Als dieser keine Anstalten dazu machte, sagte Stamm:
    »Wir recherchieren in einer tragischen alten Geschichte, Herr
Pfarrer Fenten. Ich muss Ihnen wahrscheinlich nicht erklären, in welcher,
vorausgesetzt, Sie sind, wie ich vermute, der Vater von Rico Fenten.«
    Der Pfarrer sah Stamm lange ausdruckslos an, als wollte er
herausfinden, welche Absichten er verfolgte.
    Schließlich sagte er: »Rico war mein Sohn.«
    Stamm wartete wieder, aber Fenten beließ es bei der knappen
Auskunft. Stamm holte Luft und sah Fenten mit einem freundlichen Blick an, der
Verständnis für dessen Zurückhaltung signalisierte.
    »Eins möchte ich vorwegschicken«, sagte Stamm. »Ich habe nicht vor,
die Ereignisse von damals einfach nur aufzuwühlen. Darf ich Ihnen erläutern,
wie wir an den Fall gekommen sind?«
    Fenten nickte langsam.
    »Angela Dembski hat über ihre Therapeutin Kontakt zu uns aufgenommen,
nachdem wir im Magazin einen Artikel über einen Fall von satanistischer Folter
veröffentlicht hatten. Haben Sie in den letzten Jahren von Angela Dembski
gehört?«
    Fenten schüttelte ebenso langsam den Kopf.
    »Nun, sie lebt immer noch gefangen in den Ereignissen von damals.
›Schwere posttraumatische Störung‹ lautet die Diagnose. In ihrer Erinnerung ist
diese auf einen äußerst massiven Fall von satanistischer Folter zurückzuführen.

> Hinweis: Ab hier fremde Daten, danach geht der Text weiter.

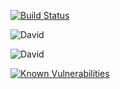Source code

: [![Build Status](https://travis-ci.org/jentanbernardus/gulp-setup.svg?branch=master)](https://travis-ci.org/jentanbernardus/gulp-setup)

![David](https://img.shields.io/david/dev/jentanbernardus/gulp-setup)

![David](https://david-dm.org/jentanbernardus/gulp-setup/status.svg)

[![Known Vulnerabilities](https://snyk.io/test/github/jentanbernardus/gulp-setup/badge.svg)](https://snyk.io/test/github/jentanbernardus/gulp-setup/)

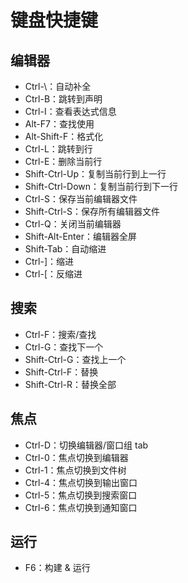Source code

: # 键盘快捷键

## 编辑器

* Ctrl-\：自动补全
* Ctrl-B：跳转到声明
* Ctrl-I：查看表达式信息
* Alt-F7：查找使用
* Alt-Shift-F：格式化
* Ctrl-L：跳转到行
* Ctrl-E：删除当前行
* Shift-Ctrl-Up：复制当前行到上一行
* Shift-Ctrl-Down：复制当前行到下一行
* Ctrl-S：保存当前编辑器文件
* Shift-Ctrl-S：保存所有编辑器文件
* Ctrl-Q：关闭当前编辑器
* Shift-Alt-Enter：编辑器全屏
* Shift-Tab：自动缩进
* Ctrl-]：缩进
* Ctrl-[：反缩进

## 搜索

* Ctrl-F：搜索/查找
* Ctrl-G：查找下一个
* Shift-Ctrl-G：查找上一个
* Shift-Ctrl-F：替换
* Shift-Ctrl-R：替换全部

## 焦点

* Ctrl-D：切换编辑器/窗口组 tab
* Ctrl-0：焦点切换到编辑器
* Ctrl-1：焦点切换到文件树
* Ctrl-4：焦点切换到输出窗口
* Ctrl-5：焦点切换到搜索窗口
* Ctrl-6：焦点切换到通知窗口

## 运行

* F6：构建 & 运行
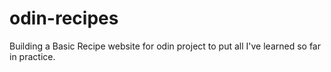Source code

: # odin-recipes
Building a Basic Recipe website for odin project to put all I've learned so far in practice.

Daher die Kontaktaufnahme. Laienhaft ausgedrückt, wollte sie sich die Sache von
der Seele reden. Ich habe mir das angehört, und ich will nur so viel sagen,
dass es furchtbar war. Im Zuge der weiteren Recherchen ergaben sich jedoch
Zweifel. Ich bin auf die Vergewaltigung damals nach dem Volksfest in Waren
gestoßen, und dabei auf den Verdacht gegen Ihren Sohn und seinen Selbstmord.
Damit hätte der Fall für uns eigentlich erledigt sein können. Denn so tragisch
das für die arme Frau auch ist, würden wir doch nicht über ein so lange zurückliegendes
Verbrechen berichten. Es sei denn, es stellt sich heraus, dass alles ganz
anders war und möglicherweise ein noch viel größeres Verbrechen dahintersteckt,
das bis heute unaufgeklärt ist.«
    Ernst Fenten hatte sich bei Stamms letzten Sätzen vorgebeugt und sah
ihn nun mit bohrendem Blick an.
    »Worauf wollen Sie hinaus?«, fragte er.